Leo que los más jóvenes están
mucho menos interesados en el sexo de lo que lo estábamos nosotros y todas las
generaciones anteriores. También me entero de que la tendencia va a hacia el
mundo virtual, los encuentros a distancia, el tema más mental. Me viene a la
cabeza la imagen de una pareja que vi el otro día dándose el lote en la Gran
Vía mientras yo esperaba en un semáforo. Él sujetaba la cabeza de ella entra
las manos y recorría su cuello con besos ligeros. Ella entonces lo miró y
atrapó su labio inferior con los dientes, él sonrió y ambos se fundieron en un
rotundo morreo, sus piernas se cruzaron haciendo que los cuerpos pegados se
ladearan originando un sutil juego de pies, una tenue danza improvisada, un ejercicio
de equilibrio que los mantuvo ajenos al mundo por el espacio de esos instantes.

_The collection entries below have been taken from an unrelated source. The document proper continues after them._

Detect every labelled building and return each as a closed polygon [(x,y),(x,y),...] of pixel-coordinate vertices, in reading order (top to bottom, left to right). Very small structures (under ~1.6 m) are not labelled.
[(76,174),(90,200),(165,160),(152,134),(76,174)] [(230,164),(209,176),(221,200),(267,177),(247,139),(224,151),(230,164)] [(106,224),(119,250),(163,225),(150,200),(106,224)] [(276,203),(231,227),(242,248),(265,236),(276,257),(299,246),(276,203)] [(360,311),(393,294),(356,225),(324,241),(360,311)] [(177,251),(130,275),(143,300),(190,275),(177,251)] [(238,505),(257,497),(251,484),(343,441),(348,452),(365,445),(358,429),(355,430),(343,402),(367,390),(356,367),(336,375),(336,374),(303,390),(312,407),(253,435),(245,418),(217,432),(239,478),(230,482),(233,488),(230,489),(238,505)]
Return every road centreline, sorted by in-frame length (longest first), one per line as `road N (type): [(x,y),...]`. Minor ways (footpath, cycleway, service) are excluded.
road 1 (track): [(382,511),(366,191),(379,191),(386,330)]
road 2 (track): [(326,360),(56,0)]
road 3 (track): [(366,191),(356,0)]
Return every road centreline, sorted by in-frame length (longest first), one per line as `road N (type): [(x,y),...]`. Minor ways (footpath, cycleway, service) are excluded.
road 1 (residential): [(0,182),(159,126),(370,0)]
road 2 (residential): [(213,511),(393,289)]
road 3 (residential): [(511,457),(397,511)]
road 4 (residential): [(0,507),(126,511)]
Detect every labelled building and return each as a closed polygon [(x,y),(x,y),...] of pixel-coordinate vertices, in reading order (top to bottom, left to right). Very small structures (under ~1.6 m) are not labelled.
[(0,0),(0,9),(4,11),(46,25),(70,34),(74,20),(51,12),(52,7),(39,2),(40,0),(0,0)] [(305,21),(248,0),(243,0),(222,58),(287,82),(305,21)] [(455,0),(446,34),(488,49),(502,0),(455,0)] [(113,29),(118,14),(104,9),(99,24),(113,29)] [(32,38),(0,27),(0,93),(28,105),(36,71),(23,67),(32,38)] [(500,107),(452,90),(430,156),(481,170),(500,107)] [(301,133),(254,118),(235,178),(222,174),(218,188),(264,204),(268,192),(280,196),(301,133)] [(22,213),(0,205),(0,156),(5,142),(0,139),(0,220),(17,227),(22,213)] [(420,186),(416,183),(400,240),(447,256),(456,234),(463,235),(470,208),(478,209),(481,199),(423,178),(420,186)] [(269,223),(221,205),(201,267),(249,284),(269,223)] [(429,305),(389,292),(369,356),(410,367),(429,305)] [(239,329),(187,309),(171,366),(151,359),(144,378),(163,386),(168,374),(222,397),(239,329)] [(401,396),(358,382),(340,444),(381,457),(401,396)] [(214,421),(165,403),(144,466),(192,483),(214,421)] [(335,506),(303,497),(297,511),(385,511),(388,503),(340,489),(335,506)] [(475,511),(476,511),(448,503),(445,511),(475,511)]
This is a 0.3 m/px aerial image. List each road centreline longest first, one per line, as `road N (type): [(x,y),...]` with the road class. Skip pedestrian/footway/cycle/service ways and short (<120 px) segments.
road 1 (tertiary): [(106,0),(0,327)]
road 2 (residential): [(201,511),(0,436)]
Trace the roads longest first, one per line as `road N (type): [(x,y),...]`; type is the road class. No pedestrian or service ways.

Continuo mi camino y me cruzo con varios grupitos de adolescentes que salen del
colegio hasta arriba de ortodoncias, de mochilas cargadas, de melenas
enredadas, de monopatines, de brillo de labios, de brotes de acné, de
calcetines por la rodilla, de siluetas alargadas, descompensadas, un coro de
voces roncas y aflautas y risas exageradas que se forman y aprenden idiomas,
preparándose para un futuro profesional incierto. Me entran ganas de decirles
que pasen un poco del móvil, que no se sientan mal por lo que otros cuelgan en
Instagram, porque es casi todo mentira, que escriban una carta a mano por lo
menos una vez, o una nota, que envíen una postal, que aprendan a valorar una
buena conversación, que el olor y la textura de la piel son infinitamente mejor
que la pantalla del ordenador, que es mejor decir “te quiero” que enviar un
emoticono con los ojos de corazón, que compartir es mucho más que publicar
contenido en tu muro y que la prueba de que estás enamorado no es una carpeta
de mensajes guardados ni una palabra en tu estado, sino el pulso acelerado.